Source data:
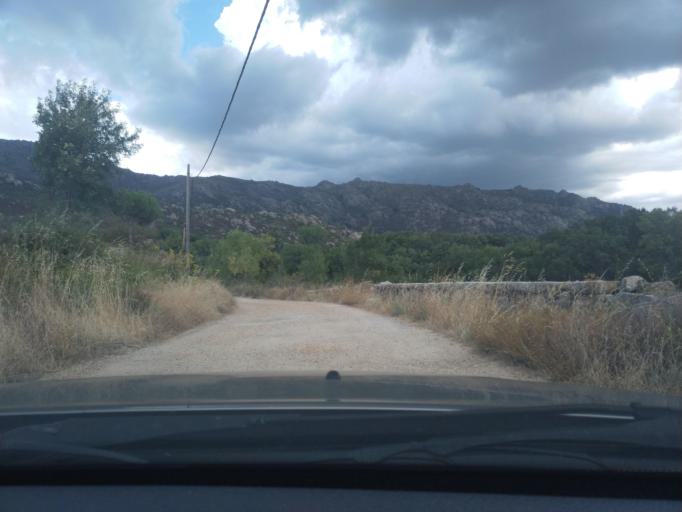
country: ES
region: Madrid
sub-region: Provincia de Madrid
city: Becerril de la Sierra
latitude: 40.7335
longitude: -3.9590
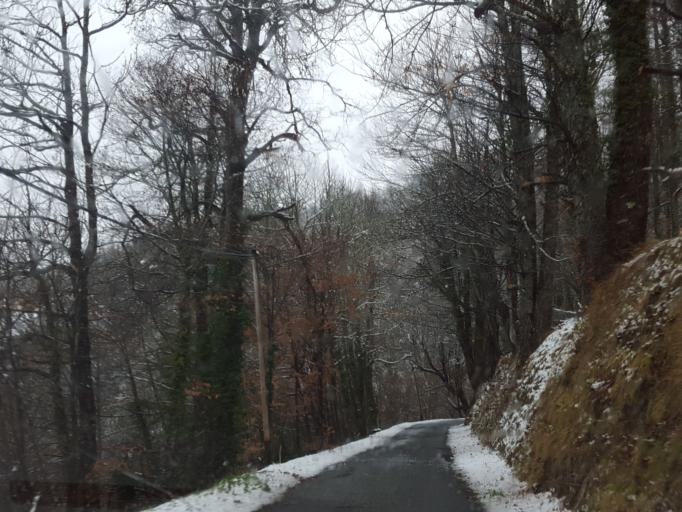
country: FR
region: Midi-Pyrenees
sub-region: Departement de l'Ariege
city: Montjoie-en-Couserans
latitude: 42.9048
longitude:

==

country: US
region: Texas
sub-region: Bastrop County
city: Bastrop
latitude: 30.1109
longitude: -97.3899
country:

» **Exercise details**
Count the lines in the rows above that contain the string "region". Reply with the number alone.

» **Task output**
6